Here are some tips from your favorite cleaning services company in Red Deer for cleaning your pillows so that you can keep their shape and make sure there are no unwanted nasties on them.
How to Wash Your Pillows
Just about any pillow, down-filled or synthetic material can be washed at home. Although any washing machine will do, the best will be in a high-capacity front load washer. If that’s not what you have, not to worry, your machine will almost certainly do the job.
Note that you don’t have to wash your pillows each week with your sheets, or even monthly with your pillow protectors. Aim for a pillow wash about every six months, or seasonally if you like.
Here are the steps involved:
- Wash- Before you place your bare pillows into the washing machine, make sure you use the gentlest liquid detergent available. You do not want harsh detergents that contain stain removers or scents. Use the gentle cycle and wash in warm water, allowing the machine to fill slightly before you add the pillows. Do not stuff the machine, as you can always put in another load, rather, stick to two or three average pillows at a time for a good cleaning. Washing in the bathroom sink just won’t do it (but check these under sink storage tips while you are thinking about it).

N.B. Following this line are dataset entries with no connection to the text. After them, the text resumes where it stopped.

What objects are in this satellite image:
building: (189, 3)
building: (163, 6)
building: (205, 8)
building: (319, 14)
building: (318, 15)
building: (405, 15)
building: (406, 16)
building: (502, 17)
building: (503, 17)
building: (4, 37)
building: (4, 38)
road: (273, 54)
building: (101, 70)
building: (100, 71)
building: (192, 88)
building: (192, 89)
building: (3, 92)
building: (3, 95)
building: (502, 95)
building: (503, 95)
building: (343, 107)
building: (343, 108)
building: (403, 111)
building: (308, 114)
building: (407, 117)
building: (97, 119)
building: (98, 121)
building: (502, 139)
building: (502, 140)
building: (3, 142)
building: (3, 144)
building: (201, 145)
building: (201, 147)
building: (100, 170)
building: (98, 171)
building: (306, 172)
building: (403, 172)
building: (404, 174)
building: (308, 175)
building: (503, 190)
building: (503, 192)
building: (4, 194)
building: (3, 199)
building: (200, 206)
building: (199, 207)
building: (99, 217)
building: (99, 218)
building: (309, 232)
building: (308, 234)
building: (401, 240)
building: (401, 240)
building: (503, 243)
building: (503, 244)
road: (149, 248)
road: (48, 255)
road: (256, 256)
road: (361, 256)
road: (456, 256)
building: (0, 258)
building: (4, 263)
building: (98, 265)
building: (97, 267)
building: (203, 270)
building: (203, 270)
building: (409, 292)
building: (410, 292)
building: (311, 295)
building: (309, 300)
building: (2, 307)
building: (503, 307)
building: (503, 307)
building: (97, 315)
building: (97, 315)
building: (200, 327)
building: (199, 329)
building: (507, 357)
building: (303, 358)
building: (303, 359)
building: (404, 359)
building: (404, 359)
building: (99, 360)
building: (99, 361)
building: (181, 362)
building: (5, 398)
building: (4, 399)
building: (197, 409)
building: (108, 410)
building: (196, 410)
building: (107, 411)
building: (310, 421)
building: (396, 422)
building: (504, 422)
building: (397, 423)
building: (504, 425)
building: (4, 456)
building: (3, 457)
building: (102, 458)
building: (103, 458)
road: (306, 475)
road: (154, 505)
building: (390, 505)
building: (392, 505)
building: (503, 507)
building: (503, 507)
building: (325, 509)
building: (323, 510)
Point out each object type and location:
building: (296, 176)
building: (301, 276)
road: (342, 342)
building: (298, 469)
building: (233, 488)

- Rinse- When the wash is complete, run it through an extra rinse cycle to ensure there is no residual detergent left on or in the pillows. You can also run them through a couple of extra spins cycles to remove excess water.
- Dry- After you’re satisfied that there is no soap or water left in the pillows, it’s time to dry them. You will need to know what kind of pillow stuffing you have to do this correctly. For foam pillows, hang them rather than risk melting them inside the dryer. Otherwise, for any other kind of synthetic, set the dryer to low or medium heat. Down pillows cannot take much heat, so set your dryer to Air Only and just let them tumble in there for a while. Every 30 minutes, turn the pillows in the dryer to make sure they dry evenly. And to fluff them back up while drying, throw in a couple of tennis balls in socks to agitate the fibres back to life.
It’s not difficult to clean your pillows, and you will be happy you did as soon as you go to bed for the night.